Seule avancée du texte : les nouveaux droits rechargeables. Adoptés en 2013 dans la loi de sécurisation de l’emploi, ils seront financés à hauteur de 400 millions d’euros et permettront d’être mieux indemnisé en cas de réinscription à Pôle emploi, sans avoir épuisé ses droits antérieurs. Reste à savoir s’ils inciteront les chômeurs, puisque c’est l’objectif affiché, à reprendre un emploi avant la fin de leur période d’indemnisation. Pour réaliser des économies, le patronat indique que Pôle emploi déduira de l’allocation mensuelle versée au chômeur 70 % de la rémunération brute qu’il a touchée durant ses éventuelles périodes d’activité réduite. Conséquence, l’annexe IV, qui concerne les intérimaires et les travailleurs temporaires, sera vidée de son contenu. Ce qui fera perdre en moyenne 20 % de leur indemnisation à ces salariés, selon la CGT, laquelle dénonce l’ANI.

Pour les allocataires relevant du régime général, le taux de remplacement minimal du salaire de référence, servant à calculer l’allocation versée et appliqué aux chômeurs dont le salaire dépassait 2 042 euros bruts par mois, sera abaissé de 57,4 % à 57 %. Ceux qui auront touché une importante indemnité de départ attendront plus de six mois avant de toucher une allocation. Avec « la règle proposée par le patronat, un ancien salarié de La Redoute avec vingt ans d’ancienneté ne serait indemnisé par l’assurance chômage qu’après 533 jours », s’indigne le syndicat CGT des ingénieurs, cadres et techniciens (Ugict). Le patronat a aussi décidé de plafonner les allocations à 3 592 euros bruts mensuels, « alors que seuls 23 000 demandeurs d’emploi sont [concernés]. Les gains financiers dégagés par cette mesure seraient en réalité très faibles », ajoute le syndicat.
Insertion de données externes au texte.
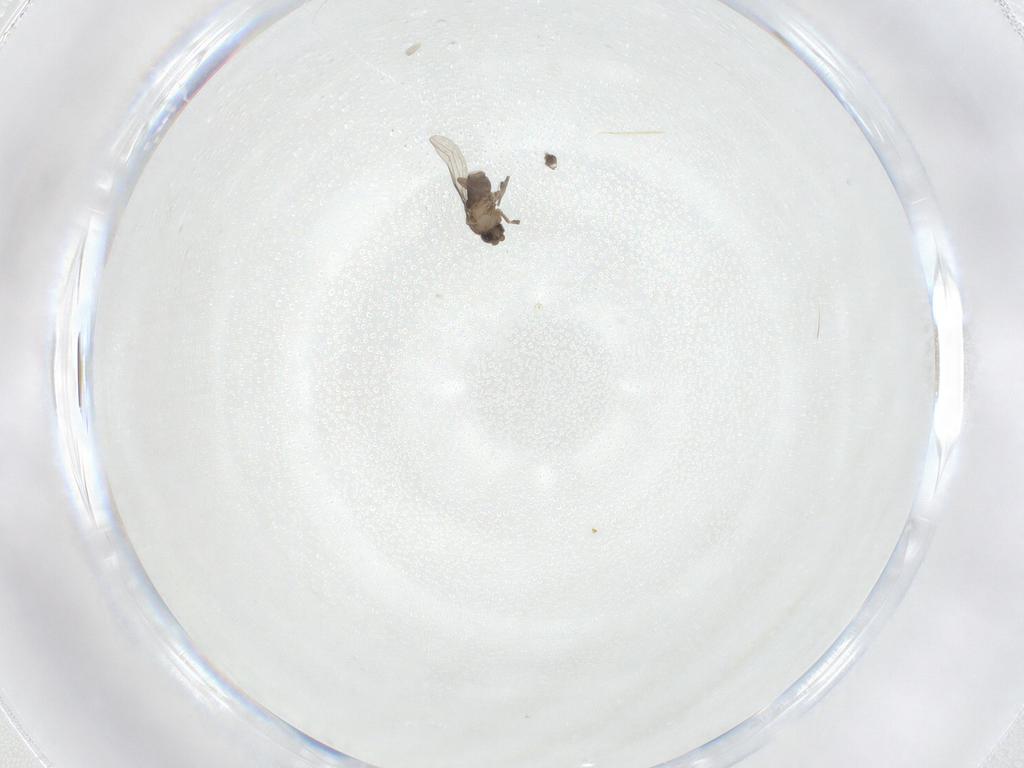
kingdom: Animalia
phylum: Arthropoda
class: Insecta
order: Diptera
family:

Les indemnités des demandeurs d’emploi de plus de 61 ans sont aussi visées : elles seront plafonnées à 1 500 euros, « ce qui entraînera une baisse de revenu très importante pour les cadres », ajoute l’Ugict-CGT. Mais « les seniors devront attendre 62 ans pour obtenir le maintien de leurs allocations jusqu’à leur départ en retraite », précise le Mouvement national des chômeurs et précaires (MNCP). Et les salariés de plus de 65 ans, jusqu’ici exonérés de cotisations, devront désormais contribuer au régime. Trois autres mesures réduiront les droits des 112 000 intermittents du spectacle : le cumul entre salaires et allocations sera plafonné à 5 475 euros bruts par mois, avec un différé d’indemnisation et le relèvement des cotisations sur leurs salaires qui passeront de 10,8 % à 12,8 % (8 % pour les employeurs, 4,8 % pour les salariés). Le Medef souhaite cependant aller plus loin et a demandé à l’État « d’ouvrir avant la fin 2014 une concertation » avec les partenaires sociaux, les représentants des salariés et des employeurs.
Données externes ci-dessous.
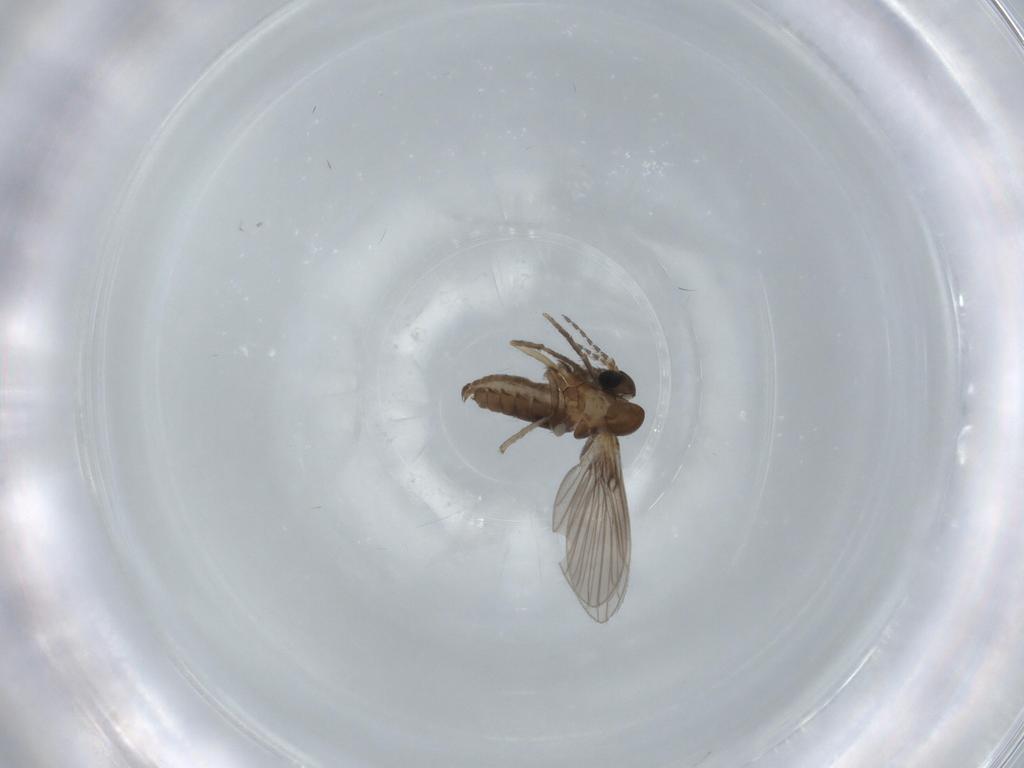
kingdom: Animalia
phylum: Arthropoda
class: Insecta
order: Diptera
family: Psychodidae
Le nouvel accord national devrait rapporter 800 millions d’euros de recettes supplémentaires en réduisant l’ensemble des droits des chômeurs. Et le financement du déficit de l’assurance chômage repose plus que jamais sur les salariés, en particulier les plus fragiles, ce qui poussera une partie d’entre eux, les plus solvables, vers un système d’assurance complémentaire privé.